*Source data*:
▶
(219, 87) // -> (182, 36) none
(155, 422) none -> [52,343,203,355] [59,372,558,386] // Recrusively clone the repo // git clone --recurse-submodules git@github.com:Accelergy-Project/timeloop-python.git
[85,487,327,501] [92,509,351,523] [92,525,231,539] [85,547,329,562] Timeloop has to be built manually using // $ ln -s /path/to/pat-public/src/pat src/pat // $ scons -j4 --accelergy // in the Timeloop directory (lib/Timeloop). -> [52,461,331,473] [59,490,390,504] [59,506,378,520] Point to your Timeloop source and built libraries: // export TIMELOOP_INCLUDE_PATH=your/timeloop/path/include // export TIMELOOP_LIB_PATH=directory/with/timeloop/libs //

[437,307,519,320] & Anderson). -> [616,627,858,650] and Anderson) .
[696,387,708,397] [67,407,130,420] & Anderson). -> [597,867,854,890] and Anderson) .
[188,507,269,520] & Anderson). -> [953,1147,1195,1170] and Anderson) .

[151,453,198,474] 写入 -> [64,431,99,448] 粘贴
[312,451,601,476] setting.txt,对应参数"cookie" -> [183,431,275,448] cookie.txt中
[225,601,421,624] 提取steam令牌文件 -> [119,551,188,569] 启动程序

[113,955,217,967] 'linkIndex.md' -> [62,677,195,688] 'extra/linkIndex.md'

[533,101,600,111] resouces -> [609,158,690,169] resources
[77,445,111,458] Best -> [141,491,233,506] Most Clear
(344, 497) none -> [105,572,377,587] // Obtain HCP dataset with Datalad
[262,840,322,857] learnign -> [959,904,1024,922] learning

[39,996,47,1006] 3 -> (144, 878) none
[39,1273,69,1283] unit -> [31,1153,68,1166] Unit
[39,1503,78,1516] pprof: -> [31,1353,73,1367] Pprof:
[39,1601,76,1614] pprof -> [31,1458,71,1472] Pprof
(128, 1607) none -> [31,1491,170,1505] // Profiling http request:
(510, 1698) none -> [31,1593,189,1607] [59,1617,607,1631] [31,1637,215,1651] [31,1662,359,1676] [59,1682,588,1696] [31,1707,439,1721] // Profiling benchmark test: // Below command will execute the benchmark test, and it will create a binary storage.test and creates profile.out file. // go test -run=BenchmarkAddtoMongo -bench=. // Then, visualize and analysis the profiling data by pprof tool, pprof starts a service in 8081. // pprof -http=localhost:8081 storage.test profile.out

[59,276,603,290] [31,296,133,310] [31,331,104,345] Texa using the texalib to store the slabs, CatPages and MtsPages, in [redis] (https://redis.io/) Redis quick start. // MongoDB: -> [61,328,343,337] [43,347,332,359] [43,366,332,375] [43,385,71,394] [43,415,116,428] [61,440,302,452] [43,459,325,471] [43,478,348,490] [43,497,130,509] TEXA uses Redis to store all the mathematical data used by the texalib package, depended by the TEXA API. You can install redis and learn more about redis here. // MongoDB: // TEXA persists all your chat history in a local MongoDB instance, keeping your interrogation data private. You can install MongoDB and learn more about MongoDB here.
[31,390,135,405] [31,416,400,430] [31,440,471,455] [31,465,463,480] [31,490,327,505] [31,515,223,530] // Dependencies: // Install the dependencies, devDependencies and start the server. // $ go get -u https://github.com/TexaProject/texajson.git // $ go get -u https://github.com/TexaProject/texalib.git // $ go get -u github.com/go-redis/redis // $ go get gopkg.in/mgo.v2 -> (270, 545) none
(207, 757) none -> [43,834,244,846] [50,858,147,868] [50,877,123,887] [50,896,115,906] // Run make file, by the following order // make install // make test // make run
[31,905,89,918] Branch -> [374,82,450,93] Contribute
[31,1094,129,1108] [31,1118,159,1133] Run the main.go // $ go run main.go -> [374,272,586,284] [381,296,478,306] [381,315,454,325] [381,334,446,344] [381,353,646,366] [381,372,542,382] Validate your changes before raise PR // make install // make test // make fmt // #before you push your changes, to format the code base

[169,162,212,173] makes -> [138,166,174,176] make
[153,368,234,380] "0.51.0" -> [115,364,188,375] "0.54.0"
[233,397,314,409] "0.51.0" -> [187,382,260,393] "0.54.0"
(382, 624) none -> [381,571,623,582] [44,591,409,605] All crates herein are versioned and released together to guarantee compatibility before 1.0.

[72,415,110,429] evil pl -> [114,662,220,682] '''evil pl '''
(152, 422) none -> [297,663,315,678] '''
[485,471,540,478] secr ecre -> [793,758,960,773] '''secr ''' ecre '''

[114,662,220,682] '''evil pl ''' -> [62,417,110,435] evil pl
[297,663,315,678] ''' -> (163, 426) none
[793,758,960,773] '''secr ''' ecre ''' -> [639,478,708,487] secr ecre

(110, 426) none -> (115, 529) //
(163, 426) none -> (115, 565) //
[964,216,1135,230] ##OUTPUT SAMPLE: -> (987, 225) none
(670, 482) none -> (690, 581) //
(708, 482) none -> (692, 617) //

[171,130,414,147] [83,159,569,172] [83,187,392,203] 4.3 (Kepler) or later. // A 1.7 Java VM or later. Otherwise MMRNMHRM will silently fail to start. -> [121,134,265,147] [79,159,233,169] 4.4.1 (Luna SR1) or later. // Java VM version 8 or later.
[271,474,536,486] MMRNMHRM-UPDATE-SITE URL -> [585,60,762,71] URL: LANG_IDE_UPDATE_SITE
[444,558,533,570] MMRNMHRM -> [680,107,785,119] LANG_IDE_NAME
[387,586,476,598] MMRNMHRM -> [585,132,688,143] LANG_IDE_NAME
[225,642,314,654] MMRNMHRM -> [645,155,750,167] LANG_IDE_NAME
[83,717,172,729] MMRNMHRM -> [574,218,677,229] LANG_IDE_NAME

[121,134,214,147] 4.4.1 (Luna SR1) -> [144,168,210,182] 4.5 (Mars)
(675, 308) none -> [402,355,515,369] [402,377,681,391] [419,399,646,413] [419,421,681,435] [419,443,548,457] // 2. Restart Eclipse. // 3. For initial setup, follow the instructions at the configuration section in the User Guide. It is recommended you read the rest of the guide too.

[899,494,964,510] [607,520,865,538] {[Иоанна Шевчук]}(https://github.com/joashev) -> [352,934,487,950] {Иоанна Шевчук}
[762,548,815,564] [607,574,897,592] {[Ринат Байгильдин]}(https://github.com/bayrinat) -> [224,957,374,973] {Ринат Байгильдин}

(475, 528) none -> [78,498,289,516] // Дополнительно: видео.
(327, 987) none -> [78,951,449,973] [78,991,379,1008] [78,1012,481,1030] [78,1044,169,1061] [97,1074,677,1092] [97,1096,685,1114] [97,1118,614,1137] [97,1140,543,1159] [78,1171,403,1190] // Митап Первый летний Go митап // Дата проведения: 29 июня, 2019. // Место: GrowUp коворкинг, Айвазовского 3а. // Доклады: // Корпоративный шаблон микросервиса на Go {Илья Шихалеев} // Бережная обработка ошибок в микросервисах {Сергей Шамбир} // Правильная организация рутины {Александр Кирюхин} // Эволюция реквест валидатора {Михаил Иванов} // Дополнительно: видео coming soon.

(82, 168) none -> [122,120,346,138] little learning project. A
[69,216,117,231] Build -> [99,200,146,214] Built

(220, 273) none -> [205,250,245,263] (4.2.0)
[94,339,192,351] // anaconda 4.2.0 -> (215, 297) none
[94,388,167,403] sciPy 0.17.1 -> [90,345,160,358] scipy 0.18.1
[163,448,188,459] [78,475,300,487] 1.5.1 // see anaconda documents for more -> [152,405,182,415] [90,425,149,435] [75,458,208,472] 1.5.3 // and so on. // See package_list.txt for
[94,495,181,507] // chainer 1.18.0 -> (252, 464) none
◀
*Task to carry out*:
What is wanted is a copy of every line in the listing that includes the word "evil".

*Exercise result*:
[72,415,110,429] evil pl -> [114,662,220,682] '''evil pl '''
[114,662,220,682] '''evil pl ''' -> [62,417,110,435] evil pl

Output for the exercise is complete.